3-Step Wine Distribution & Internet Retailers

Acquiring wine via the internet can be a real education. Years back, it was just a convenient way to diversify my purchases adding more European wines. Then, it opened my eyes to overstock re-sellers like Cinderella Wine and Last Bottle and I realized there were strategies to lowering your wine cost. I live in a state that by law forces 3-step retail wine distribution in most situations. So, the use of online retailers to stock my cellar has become my method for lessening the impact of this misguided statute. Many local wine and spirits distributors in AZ have a sub-par fine wines selection. Those that do have a nice portfolio are more interested in restaurant sales. Wine shops here offer minimal service, and special ordering wine can be a real nightmare.


Once you go down the online path, you find sites like: Wine-Searcher. Ultimately though, you make the journey back to the large online retailers like: K&L, Zachys, Wine.com, Wine House, etc. I buy primarily from the West Coast, to shorten the time in transit and lower the freight cost.
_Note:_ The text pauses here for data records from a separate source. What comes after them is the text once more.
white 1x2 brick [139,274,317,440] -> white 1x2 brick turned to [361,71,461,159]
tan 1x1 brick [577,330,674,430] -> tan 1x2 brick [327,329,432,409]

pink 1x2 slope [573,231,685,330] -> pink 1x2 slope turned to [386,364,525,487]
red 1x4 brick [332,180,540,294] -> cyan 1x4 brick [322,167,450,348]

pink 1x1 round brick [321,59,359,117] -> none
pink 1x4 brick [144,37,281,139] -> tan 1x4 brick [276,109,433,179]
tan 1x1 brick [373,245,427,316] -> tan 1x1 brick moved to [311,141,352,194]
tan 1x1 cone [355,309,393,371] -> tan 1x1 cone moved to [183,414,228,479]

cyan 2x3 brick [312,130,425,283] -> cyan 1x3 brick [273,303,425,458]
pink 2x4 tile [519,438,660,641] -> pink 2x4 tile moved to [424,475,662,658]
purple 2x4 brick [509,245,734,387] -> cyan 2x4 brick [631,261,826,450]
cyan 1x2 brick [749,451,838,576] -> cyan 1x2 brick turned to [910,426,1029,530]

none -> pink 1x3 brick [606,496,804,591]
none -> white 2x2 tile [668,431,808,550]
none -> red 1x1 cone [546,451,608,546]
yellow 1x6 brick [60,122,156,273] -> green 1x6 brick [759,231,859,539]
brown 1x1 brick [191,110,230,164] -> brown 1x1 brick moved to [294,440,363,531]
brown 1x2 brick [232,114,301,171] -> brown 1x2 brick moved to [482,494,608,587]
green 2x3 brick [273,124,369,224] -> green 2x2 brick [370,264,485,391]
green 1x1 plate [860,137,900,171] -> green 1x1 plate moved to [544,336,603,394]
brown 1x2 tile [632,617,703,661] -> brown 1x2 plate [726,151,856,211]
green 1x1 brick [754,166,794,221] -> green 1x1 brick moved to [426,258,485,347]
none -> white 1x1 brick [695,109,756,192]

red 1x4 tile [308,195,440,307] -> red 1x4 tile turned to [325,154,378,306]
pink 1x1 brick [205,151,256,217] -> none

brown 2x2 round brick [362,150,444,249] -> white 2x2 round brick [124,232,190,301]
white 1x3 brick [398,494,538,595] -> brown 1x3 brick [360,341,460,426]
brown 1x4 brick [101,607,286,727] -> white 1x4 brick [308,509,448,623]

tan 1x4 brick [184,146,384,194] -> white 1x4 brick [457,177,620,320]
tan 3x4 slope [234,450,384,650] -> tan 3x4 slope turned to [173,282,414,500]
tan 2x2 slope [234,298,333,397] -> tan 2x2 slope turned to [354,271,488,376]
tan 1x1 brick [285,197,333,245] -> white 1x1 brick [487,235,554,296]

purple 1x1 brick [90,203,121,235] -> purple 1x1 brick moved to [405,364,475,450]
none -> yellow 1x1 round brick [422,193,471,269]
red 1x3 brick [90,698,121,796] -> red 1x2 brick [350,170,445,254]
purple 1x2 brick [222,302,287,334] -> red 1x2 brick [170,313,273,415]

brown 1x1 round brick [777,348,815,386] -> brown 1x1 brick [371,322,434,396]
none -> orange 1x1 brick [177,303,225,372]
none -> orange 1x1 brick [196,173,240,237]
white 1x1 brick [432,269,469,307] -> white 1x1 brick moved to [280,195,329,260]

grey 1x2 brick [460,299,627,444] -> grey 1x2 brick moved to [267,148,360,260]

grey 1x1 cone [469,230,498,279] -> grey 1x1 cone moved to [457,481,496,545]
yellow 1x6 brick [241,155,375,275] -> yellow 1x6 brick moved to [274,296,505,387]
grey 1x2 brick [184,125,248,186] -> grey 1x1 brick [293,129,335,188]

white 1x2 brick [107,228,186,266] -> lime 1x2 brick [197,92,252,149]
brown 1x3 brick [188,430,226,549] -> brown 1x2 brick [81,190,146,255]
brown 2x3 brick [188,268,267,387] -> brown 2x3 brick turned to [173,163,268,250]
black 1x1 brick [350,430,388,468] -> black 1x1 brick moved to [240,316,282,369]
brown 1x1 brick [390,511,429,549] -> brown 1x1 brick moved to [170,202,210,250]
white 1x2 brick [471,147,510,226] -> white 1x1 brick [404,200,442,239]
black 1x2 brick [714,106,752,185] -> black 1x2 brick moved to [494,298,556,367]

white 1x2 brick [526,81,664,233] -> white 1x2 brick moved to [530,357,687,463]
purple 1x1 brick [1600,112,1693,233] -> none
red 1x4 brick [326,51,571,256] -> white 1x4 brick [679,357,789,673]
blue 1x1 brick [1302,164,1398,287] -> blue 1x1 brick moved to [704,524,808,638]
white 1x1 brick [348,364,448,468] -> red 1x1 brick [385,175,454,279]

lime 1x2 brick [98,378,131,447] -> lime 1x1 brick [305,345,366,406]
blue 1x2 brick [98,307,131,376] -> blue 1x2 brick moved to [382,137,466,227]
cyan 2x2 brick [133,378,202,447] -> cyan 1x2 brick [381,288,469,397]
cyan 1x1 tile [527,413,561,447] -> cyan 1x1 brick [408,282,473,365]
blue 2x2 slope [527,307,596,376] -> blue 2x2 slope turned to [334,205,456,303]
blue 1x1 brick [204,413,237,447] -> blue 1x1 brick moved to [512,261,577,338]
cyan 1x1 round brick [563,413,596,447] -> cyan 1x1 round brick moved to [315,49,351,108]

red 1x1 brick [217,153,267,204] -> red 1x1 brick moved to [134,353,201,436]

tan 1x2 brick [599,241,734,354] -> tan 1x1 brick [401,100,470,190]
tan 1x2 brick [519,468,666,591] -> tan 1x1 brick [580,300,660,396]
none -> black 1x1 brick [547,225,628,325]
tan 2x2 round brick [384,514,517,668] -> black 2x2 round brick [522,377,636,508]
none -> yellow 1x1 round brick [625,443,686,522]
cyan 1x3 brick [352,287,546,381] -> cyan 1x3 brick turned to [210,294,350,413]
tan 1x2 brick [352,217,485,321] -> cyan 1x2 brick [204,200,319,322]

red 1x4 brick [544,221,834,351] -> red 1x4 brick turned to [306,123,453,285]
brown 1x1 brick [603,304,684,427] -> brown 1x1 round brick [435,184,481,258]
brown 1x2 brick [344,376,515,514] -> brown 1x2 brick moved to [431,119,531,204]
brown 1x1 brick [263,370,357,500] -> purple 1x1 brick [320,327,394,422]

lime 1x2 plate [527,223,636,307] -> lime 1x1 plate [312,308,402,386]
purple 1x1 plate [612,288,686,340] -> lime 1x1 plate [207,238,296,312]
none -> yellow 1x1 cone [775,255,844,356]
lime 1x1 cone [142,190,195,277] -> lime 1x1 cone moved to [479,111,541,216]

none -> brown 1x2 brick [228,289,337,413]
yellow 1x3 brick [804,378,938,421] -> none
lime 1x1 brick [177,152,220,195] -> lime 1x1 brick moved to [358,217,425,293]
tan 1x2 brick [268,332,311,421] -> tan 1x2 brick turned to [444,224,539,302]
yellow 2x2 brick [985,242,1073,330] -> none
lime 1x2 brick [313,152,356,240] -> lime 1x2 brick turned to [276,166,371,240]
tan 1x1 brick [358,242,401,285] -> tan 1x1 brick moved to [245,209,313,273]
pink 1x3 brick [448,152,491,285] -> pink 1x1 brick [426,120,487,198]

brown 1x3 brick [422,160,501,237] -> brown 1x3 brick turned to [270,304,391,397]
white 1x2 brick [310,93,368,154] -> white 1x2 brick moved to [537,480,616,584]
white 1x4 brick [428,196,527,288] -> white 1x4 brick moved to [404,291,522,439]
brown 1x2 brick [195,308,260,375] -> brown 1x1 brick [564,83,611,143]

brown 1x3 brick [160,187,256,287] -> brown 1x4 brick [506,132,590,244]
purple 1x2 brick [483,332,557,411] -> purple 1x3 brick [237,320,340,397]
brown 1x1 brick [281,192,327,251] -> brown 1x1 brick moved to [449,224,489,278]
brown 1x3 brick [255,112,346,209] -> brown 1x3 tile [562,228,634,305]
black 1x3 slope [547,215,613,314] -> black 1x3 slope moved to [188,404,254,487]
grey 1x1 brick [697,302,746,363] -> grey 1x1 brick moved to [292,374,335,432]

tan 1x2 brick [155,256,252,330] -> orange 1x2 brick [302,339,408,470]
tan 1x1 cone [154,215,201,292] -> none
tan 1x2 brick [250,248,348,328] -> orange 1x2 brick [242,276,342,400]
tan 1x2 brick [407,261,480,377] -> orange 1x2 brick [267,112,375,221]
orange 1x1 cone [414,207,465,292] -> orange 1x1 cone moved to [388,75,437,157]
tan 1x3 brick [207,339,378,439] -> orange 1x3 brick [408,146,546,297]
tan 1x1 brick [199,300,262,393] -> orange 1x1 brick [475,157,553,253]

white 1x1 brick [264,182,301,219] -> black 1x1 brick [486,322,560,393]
Although, I have started working with East Coast online retailers, because the European wine importers there seem to offer a much larger French and Italian selection.

How do I select which online retailers to work with? In order of importance:
Manages weather-hold issues well.
Broad, diverse selection.
Price.
Accessible service rep to deal with problems.
Lowest shipping cost.
Willing to accumulate case quantities before shipping.


I wish I could support local wine businesses and I would prefer to, but I haven’t found local sources that are willing, or knowledgeable enough to have a discussion like a K&L Wines rep. The lack of Wine Education in the retail wine space is tragic.